Mataram, (ANTARA) - Pemerintah Republik Indonesia bersama dengan perwakilan dari empat negara anggota Asosiasi Perdagangan Bebas Eropa (EFTA) menggelar pertemuan di Pulau Lombok, Provinsi Nusa Tenggara Barat membahas masalah perdagangan.

  Kepala Sub Direktorat Kerja Sama Bilateral, Direktorat Jenderal Perdagangan Luar Negeri, Kementerian Perdagangan Juli Tambunan, di Gerung, Lombok Barat, Senin, mengatakan, pertemuan membahas masalah perdagangan tersebut merupakan lanjutan dari pertemuan yang sebelumnya digelar di Jakarta, Jenewa dan Yogyakarta.
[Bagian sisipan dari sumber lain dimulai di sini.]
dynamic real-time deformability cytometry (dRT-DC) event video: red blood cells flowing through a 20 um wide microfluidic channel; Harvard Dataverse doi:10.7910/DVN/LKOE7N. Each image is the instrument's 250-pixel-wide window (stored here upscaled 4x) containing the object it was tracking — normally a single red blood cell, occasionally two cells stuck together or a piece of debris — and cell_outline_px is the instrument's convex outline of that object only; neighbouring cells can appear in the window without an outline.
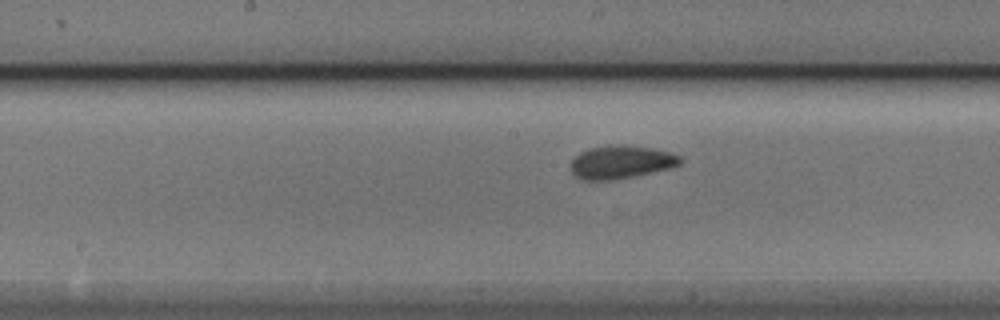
{"species": "Egyptian fruit bat (a non-hibernating species)", "species_latin": "Rousettus aegyptiacus", "temperature_condition": "cold", "stored_images_in_passage": 7, "segment_of_instrument_passage": [2, 2], "camera_frame_rate_fps": 3000, "um_per_image_px": 0.085, "animal": {"sex": "male"}, "frame": {"image": 1, "passage_image": 7, "time_ms": 7.0, "image_size_px": [1000, 320], "cell_outline_px": [[684, 160], [680, 164], [672, 168], [636, 176], [612, 180], [584, 180], [576, 176], [568, 168], [568, 164], [580, 152], [588, 148], [620, 144], [652, 148], [668, 152], [680, 156]], "centroid_in_image_um": [52.78, 13.78], "position_along_channel_um": 195.4, "area_um2": 21.39}}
  "Pertemuan membahas masalah perdagangan yang dilakukan di Pulau Lombok, Nusa Tenggara Barat (NTB) merupakan kegiatan informal, namun topiknya sama dengan pertemuan yang dilakukan sebelum-sebelumnya," katanya.

  Negara-negara yang tergabung dalam anggota Asosiasi Perdagangan Bebas Eropa (EFTA) adalah  Islandia, Norwegia, Swiss, dan Liechtenstein.

  EFTA didirikan pada 3 Mei 1960 sebagai sebuah blok dagang-alternatif untuk negara Eropa yang tidak mampu atau memilih tidak untuk bergabung dengan Komunitas Ekonomi Eropa (EEC), yang sekarang menjadi Uni Eropa (EU).

  EFTA memiliki beberapa perjanjian perdagangan bebas dengan negara non-UE juga deklarasi kerja sama dan kelompok kerja bersama untuk memperbarui perdagangan.

  Saat ini, negara yang tergabung dalam EFTA telah melakukan hubungan dagang dengan 20 negara dan teritori, selain 27 negara anggota Uni Eropa.

  Juli mengatakan, Indonesia merupakan salah satu dari beberapa negara yang menjadi anggota kelompok kerja sama dan kerja bersama untuk memperbaharui perdagangan.

  Masalah perdagangan yang dibahas dalam pertemuan di Pulau Lombok, adalah perjanjian di bidang produk pertanian dan produk industri yang dibutuhkan oleh Indonesia dan anggota EFTA.

  "Pada prinsipnya, Indonesia dengan anggota EFTA saling melengkapi dalam perjanjian kerja sama bilateral ini. Misalnya Indonesia menjual produk A, maka anggota EFTA jual produk B, begitu juga jika Indonesia membutuhkan produk C, maka EFTA butuh produk D," ujarnya.

  Masalah lain yang dibahas, kata dia, adalah tentang konsep penyesuaian aturan agar suatu produk bisa masuk ke Indonesia maupun ke negara anggota EFTA.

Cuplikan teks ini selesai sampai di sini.